■ **Goal of the exercise**: Return every line of the data below word for word, changing nothing.

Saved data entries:
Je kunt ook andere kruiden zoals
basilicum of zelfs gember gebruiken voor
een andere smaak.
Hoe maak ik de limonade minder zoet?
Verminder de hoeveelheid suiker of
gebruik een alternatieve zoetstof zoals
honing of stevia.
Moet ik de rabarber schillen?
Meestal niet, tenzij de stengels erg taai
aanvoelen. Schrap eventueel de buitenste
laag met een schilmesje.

■ **The completed task**:
Je kunt ook andere kruiden zoals
basilicum of zelfs gember gebruiken voor
een andere smaak.
Hoe maak ik de limonade minder zoet?
Verminder de hoeveelheid suiker of
gebruik een alternatieve zoetstof zoals
honing of stevia.
Moet ik de rabarber schillen?
Meestal niet, tenzij de stengels erg taai
aanvoelen. Schrap eventueel de buitenste
laag met een schilmesje.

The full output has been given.